Top of Data for this exercise
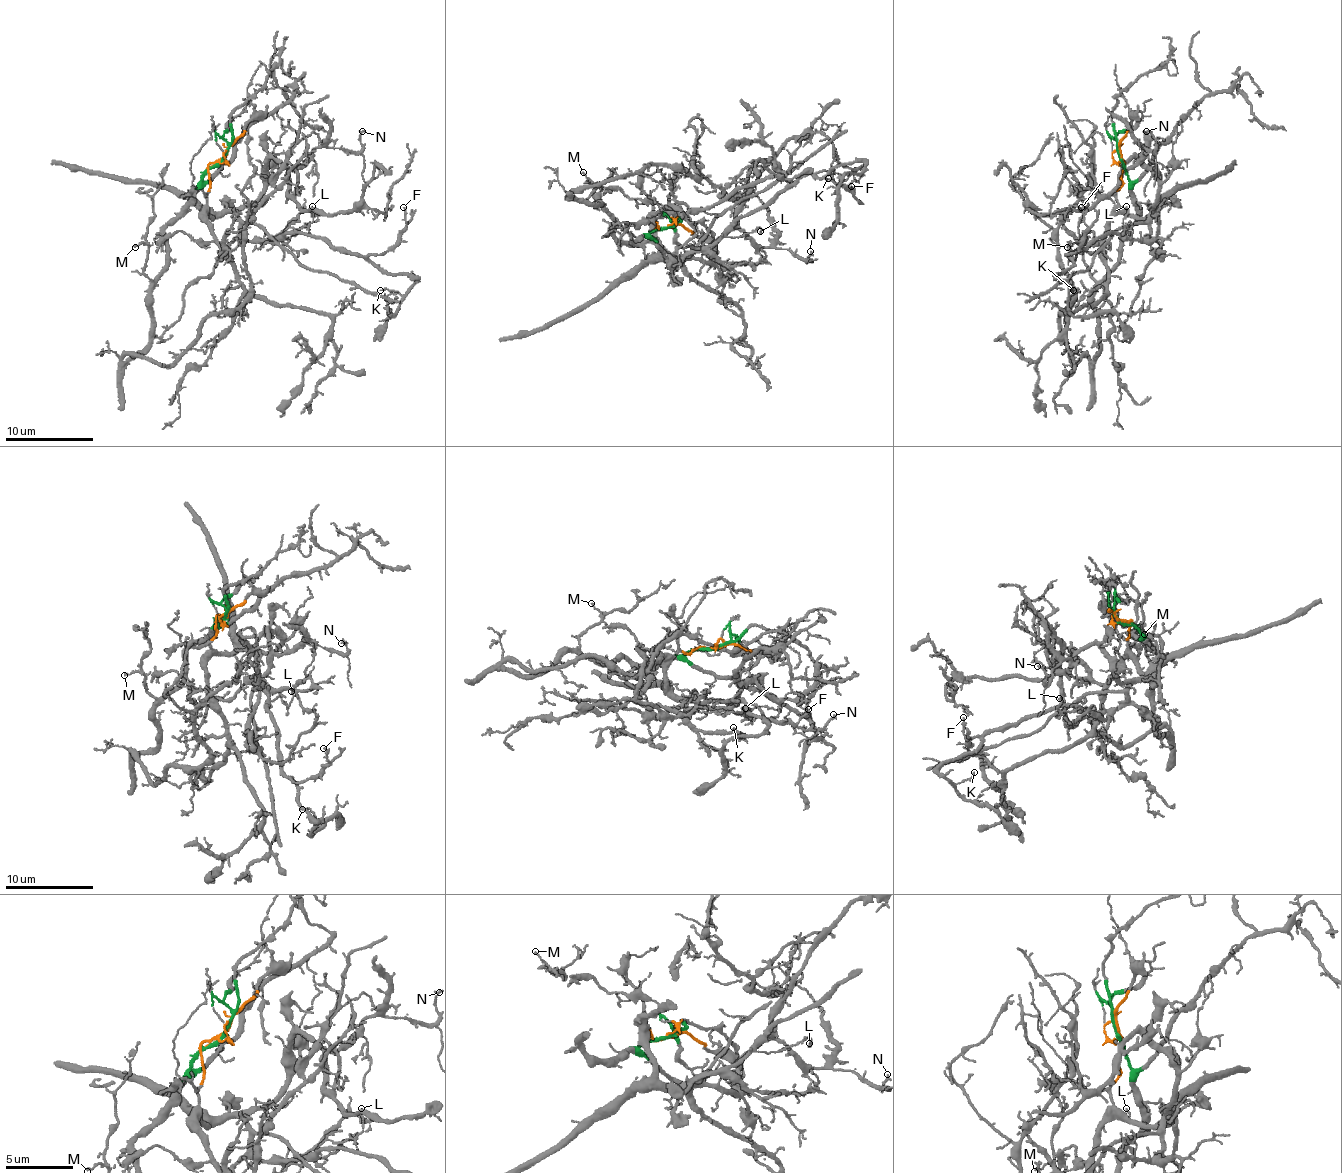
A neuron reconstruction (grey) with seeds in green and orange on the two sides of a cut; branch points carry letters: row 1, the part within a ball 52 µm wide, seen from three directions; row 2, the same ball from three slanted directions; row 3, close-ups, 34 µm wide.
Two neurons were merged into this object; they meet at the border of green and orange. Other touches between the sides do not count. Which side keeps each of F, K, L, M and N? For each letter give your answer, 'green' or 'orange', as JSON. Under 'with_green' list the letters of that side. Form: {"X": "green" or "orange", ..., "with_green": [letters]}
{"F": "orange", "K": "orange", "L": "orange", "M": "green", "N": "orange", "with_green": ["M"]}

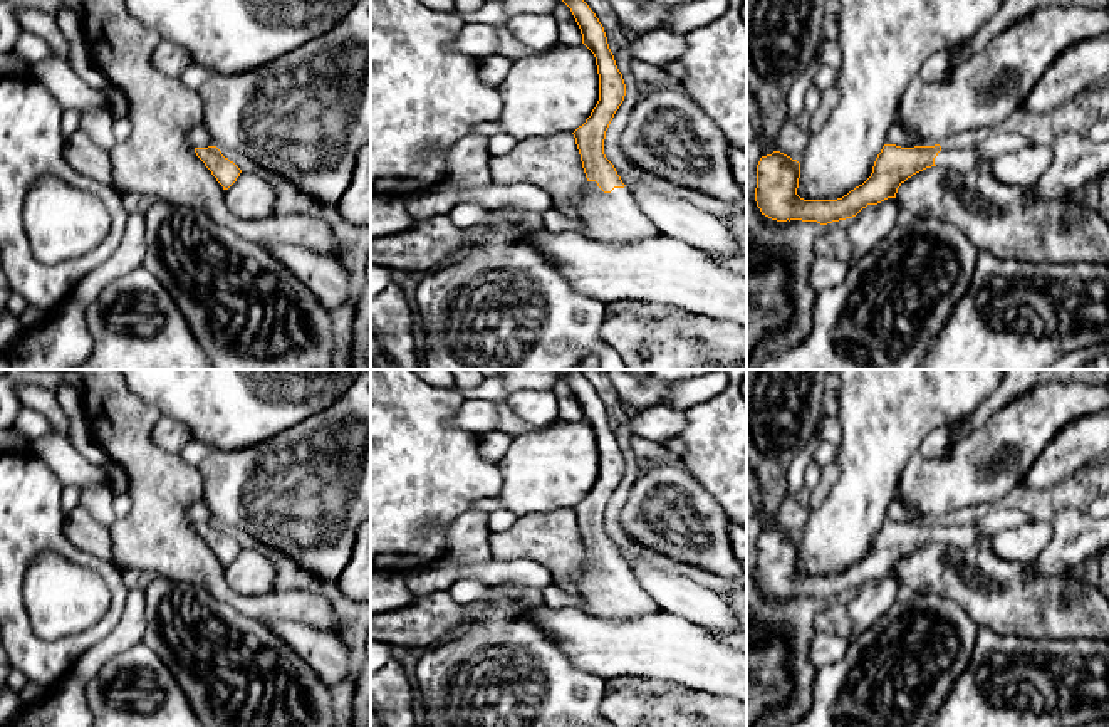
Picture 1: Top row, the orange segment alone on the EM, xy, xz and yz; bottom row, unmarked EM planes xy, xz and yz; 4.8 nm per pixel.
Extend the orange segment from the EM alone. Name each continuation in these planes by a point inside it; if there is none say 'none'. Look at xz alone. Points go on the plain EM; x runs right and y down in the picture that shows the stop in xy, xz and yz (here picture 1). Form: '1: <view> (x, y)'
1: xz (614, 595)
Bottom of Data for this exercise
Each record above should be duplicated word for word, with no pictures included.

● **Solution**:
A neuron reconstruction (grey) with seeds in green and orange on the two sides of a cut; branch points carry letters: row 1, the part within a ball 52 µm wide, seen from three directions; row 2, the same ball from three slanted directions; row 3, close-ups, 34 µm wide.
Two neurons were merged into this object; they meet at the border of green and orange. Other touches between the sides do not count. Which side keeps each of F, K, L, M and N? For each letter give your answer, 'green' or 'orange', as JSON. Under 'with_green' list the letters of that side. Form: {"X": "green" or "orange", ..., "with_green": [letters]}
{"F": "orange", "K": "orange", "L": "orange", "M": "green", "N": "orange", "with_green": ["M"]}

Picture 1: Top row, the orange segment alone on the EM, xy, xz and yz; bottom row, unmarked EM planes xy, xz and yz; 4.8 nm per pixel.
Extend the orange segment from the EM alone. Name each continuation in these planes by a point inside it; if there is none say 'none'. Look at xz alone. Points go on the plain EM; x runs right and y down in the picture that shows the stop in xy, xz and yz (here picture 1). Form: '1: <view> (x, y)'
1: xz (614, 595)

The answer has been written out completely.